**PROBLEM TO WORK ON:** Format the lines of the listing below as a numbered list, starting with the line containing "True or false: residual_norm" and going on through the last line of the listing. Leave out blank lines and the pictures.

* * *

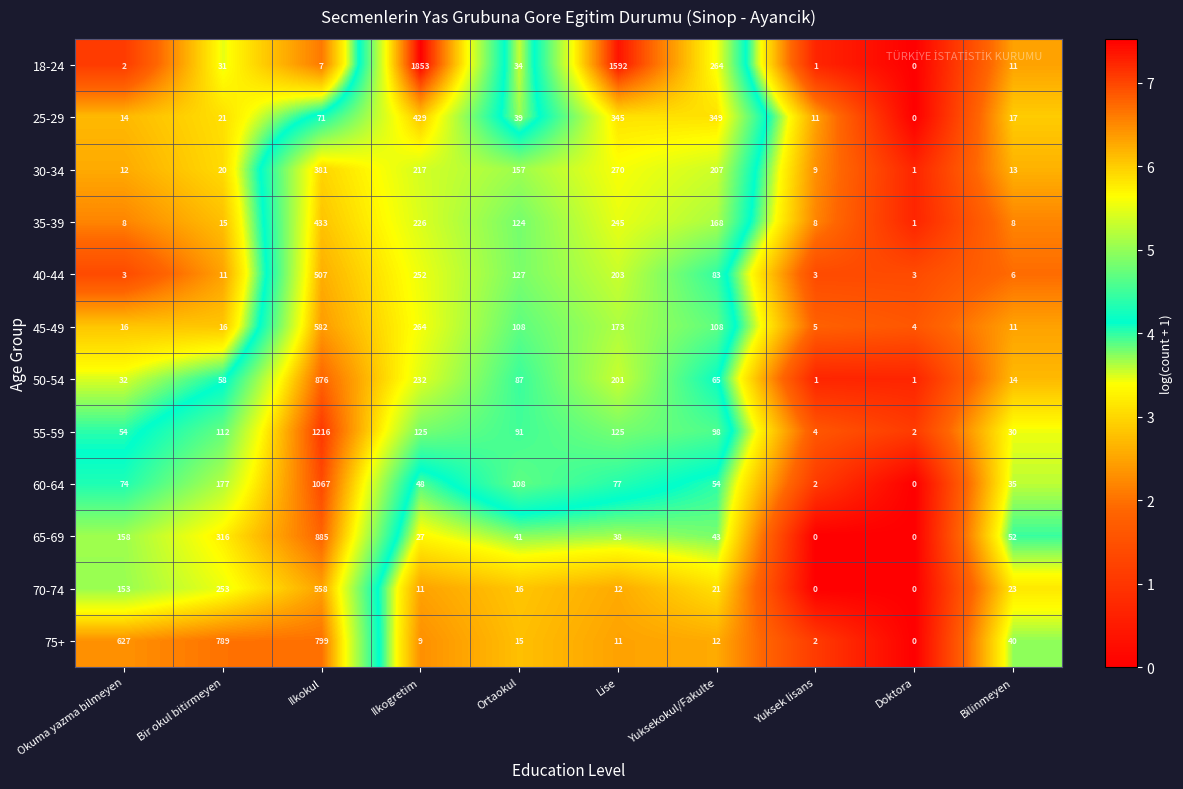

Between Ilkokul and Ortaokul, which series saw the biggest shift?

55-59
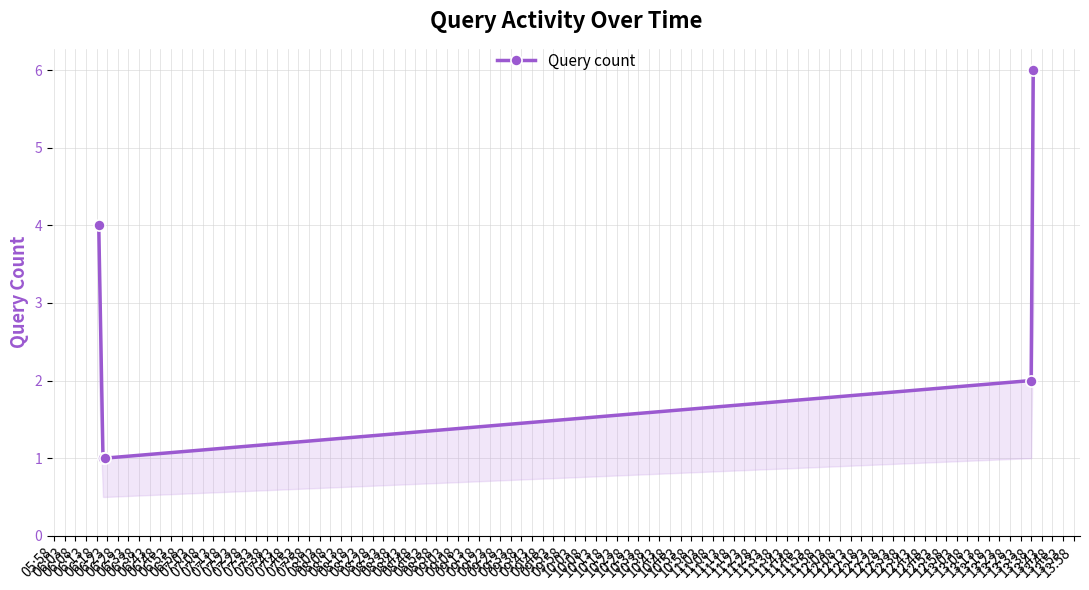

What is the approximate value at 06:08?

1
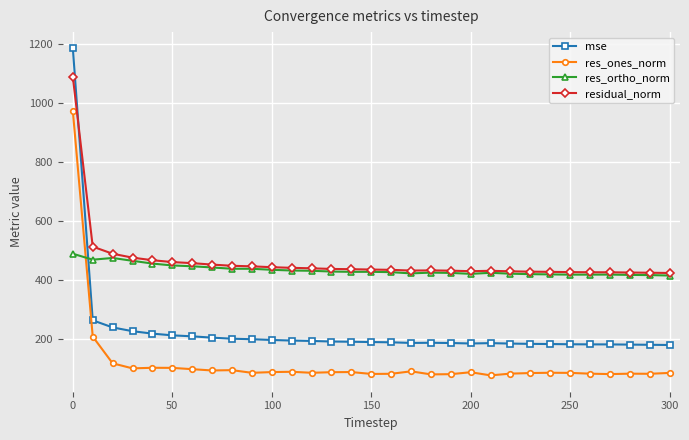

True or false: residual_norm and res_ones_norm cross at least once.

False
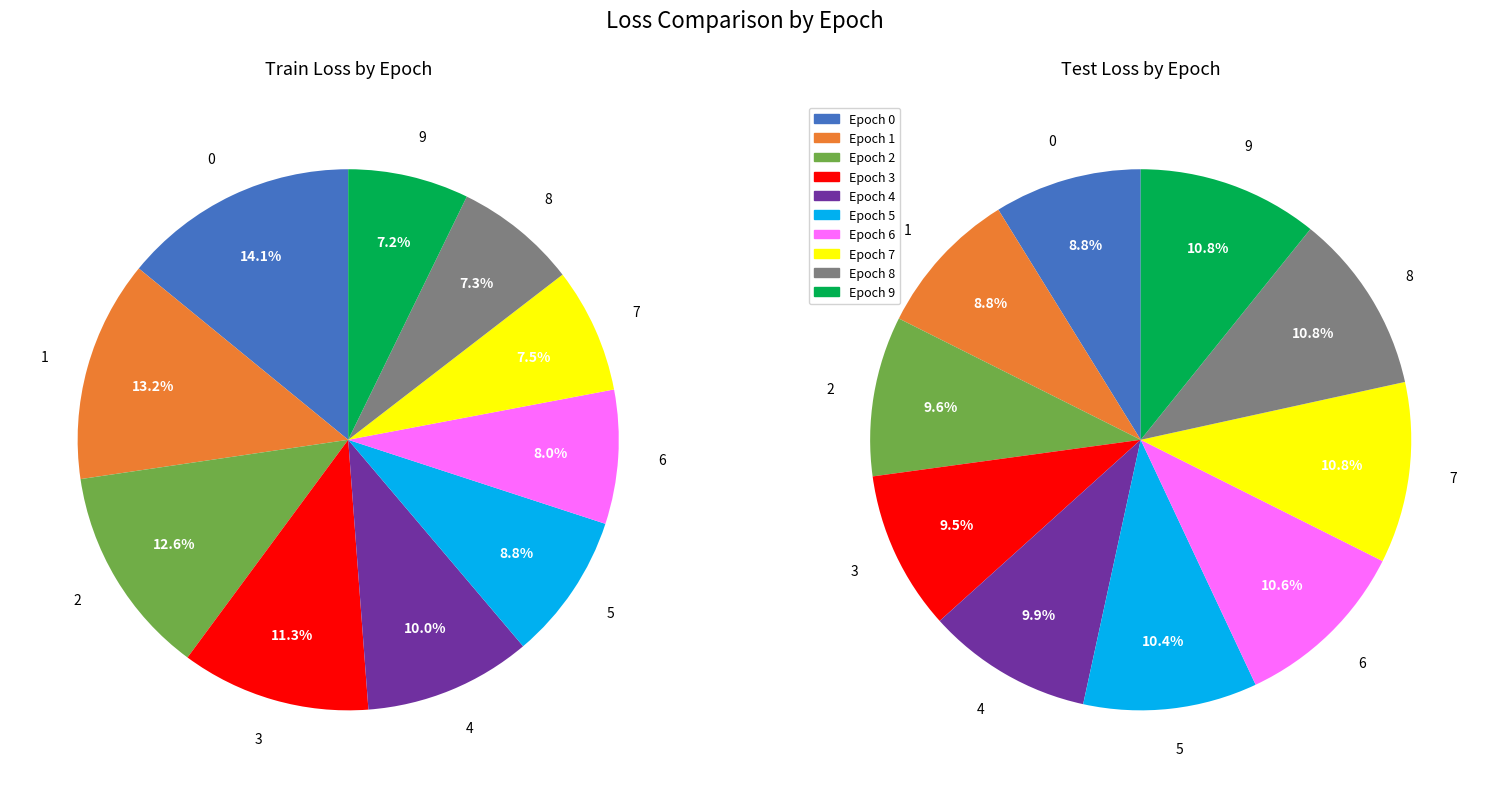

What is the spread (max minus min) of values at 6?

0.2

* * *

**ANSWER SECTION:**
1. True or false: residual_norm and res_ones_norm cross at least once.
2. False
3. What is the spread (max minus min) of values at 6?
4. 0.2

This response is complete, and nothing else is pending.